## Document passage
Chinese Women's Super League (CWSL)
- Founded: 1997; 29 years ago
- Country: China
- Confederation: Asian Football Confederation
- Number of clubs: 12
- Level on pyramid: 1
- Relegation to: Chinese Women's League One [zh]
- Domestic cup(s): Chinese Women's FA Cup [ja; zh] Chinese Women's Super Cup [zh]
- International cup: AFC Women's Champions League
- Current champions: Beijing (3 titles) (2025 [zh])
- Most championships: Shanghai Shengli [fr; id; wuu; zh] (11 titles)
- Website: http://women.thecfa.cn/
- Current: 2026 Chinese Women's Super League

= Chinese Women's Super League =

Top women's football league in China

The Chinese Football Association Women's Super League (CWSL) (中国女足超级联赛 (zhōngguónǚzú chāojí liánsài)), commonly known as the Chinese Women's Super League or the CWSL is the top level women's football league in China. It was called the Chinese Women's National Football League from 2011 to 2014.

==History==
The league started in 1997 as the Chinese Women's Premier Football League. The name Women's Super League was first adopted in 2004. During the 2011 to 2014 seasons, the league was renamed to Women's National Football League and discontinued the practice of promotion and relegation due to a lack of available teams and playing talent.

In 2015, the Chinese Football Association relaunched the league, again as the Women's Super League and with an affiliated second division, CWFL. It also gained a title sponsor, LeTV Holdings Co Ltd. The league signed a five-year deal with Spanish apparel company Kelme to provide uniforms.

Investment in women's clubs accelerated after the 2016 season with major corporate sponsors and investors, such as Quanjian Group and Guotai Junan Securities, raising player salaries and recruiting high-profile players from top-division leagues in Europe. This included Brazilian star Cristiane from Paris Saint-Germain to Changchun Zhuoyue, 2016 Toppserien golden boot winner Isabell Herlovsen from LSK Kvinner FK to Jiangsu Suning F.C., and Nigerian star Asisat Oshoala from Arsenal L.F.C. and Cameroonian star Gaelle Enganamouit from FC Rosengård to Dalian Quanjian F.C.

## Your goal
Quote the passage from the Chinese Women's Super League text exactly, starting at "Chinese Women's Super League (CWSL)" and ending at "zh] (11 titles)".

## The data

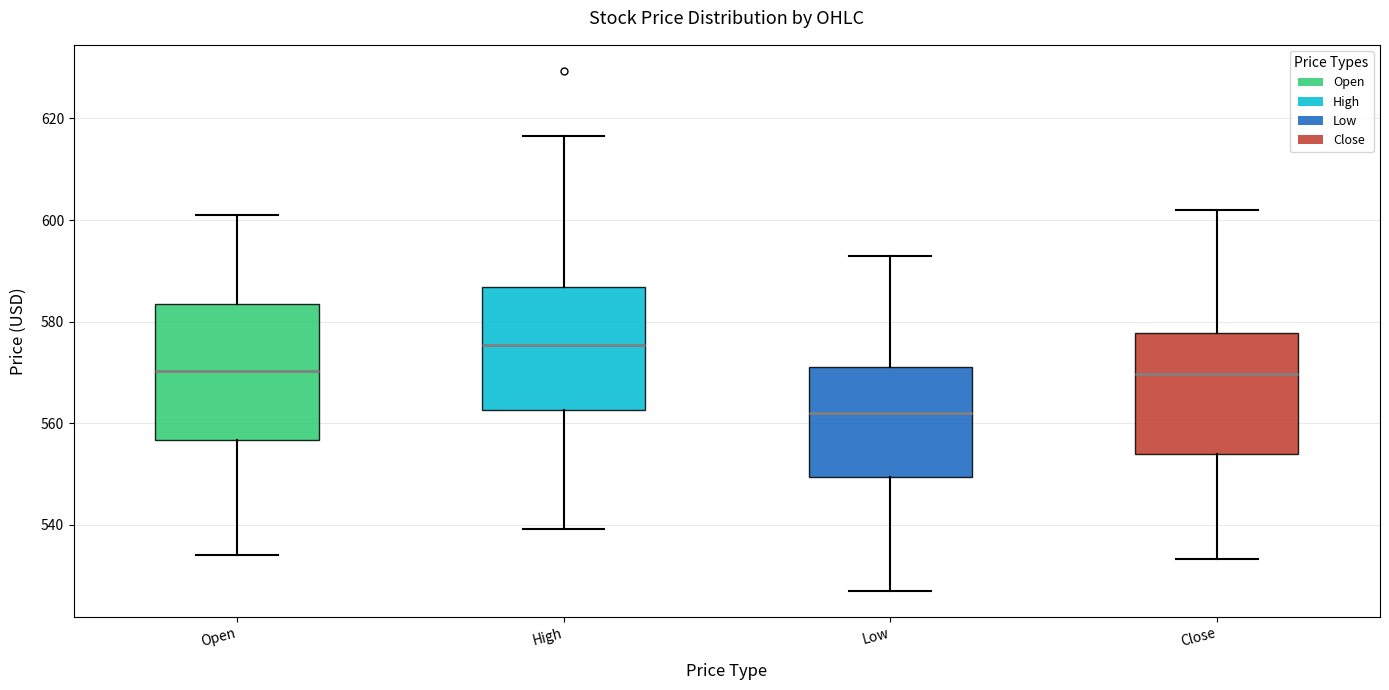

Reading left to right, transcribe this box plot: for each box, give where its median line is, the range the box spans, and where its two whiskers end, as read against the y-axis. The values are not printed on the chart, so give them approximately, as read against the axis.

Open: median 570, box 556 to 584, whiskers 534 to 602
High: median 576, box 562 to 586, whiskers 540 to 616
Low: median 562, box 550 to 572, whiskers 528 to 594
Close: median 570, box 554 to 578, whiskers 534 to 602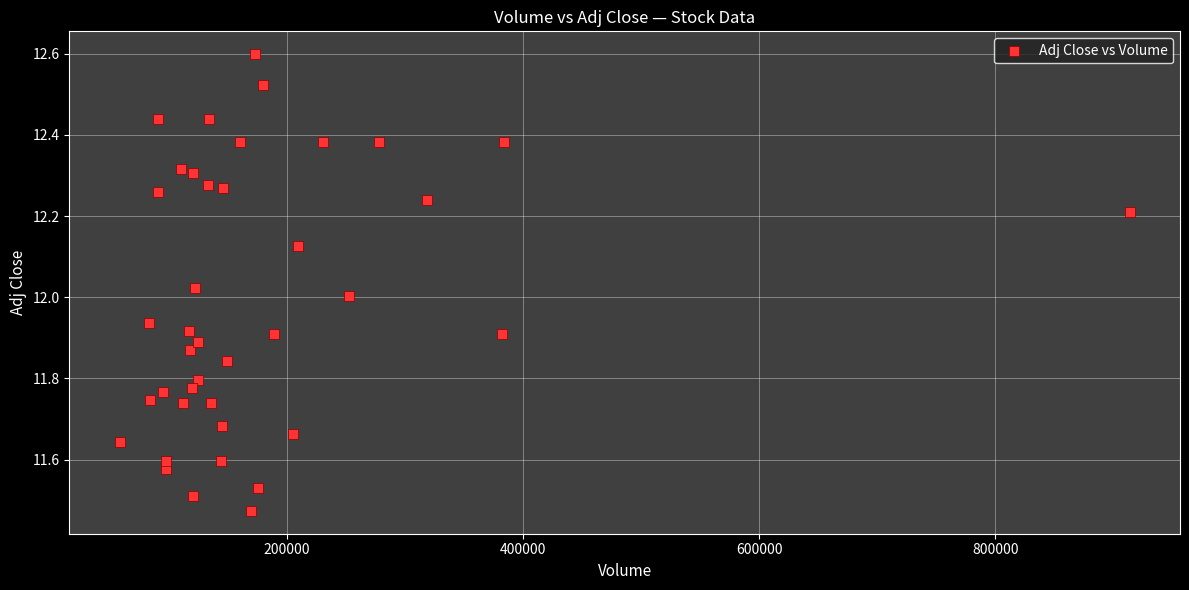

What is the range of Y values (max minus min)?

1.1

## Answer space
Chinese Women's Super League (CWSL)
- Founded: 1997; 29 years ago
- Country: China
- Confederation: Asian Football Confederation
- Number of clubs: 12
- Level on pyramid: 1
- Relegation to: Chinese Women's League One [zh]
- Domestic cup(s): Chinese Women's FA Cup [ja; zh] Chinese Women's Super Cup [zh]
- International cup: AFC Women's Champions League
- Current champions: Beijing (3 titles) (2025 [zh])
- Most championships: Shanghai Shengli [fr; id; wuu; zh] (11 titles)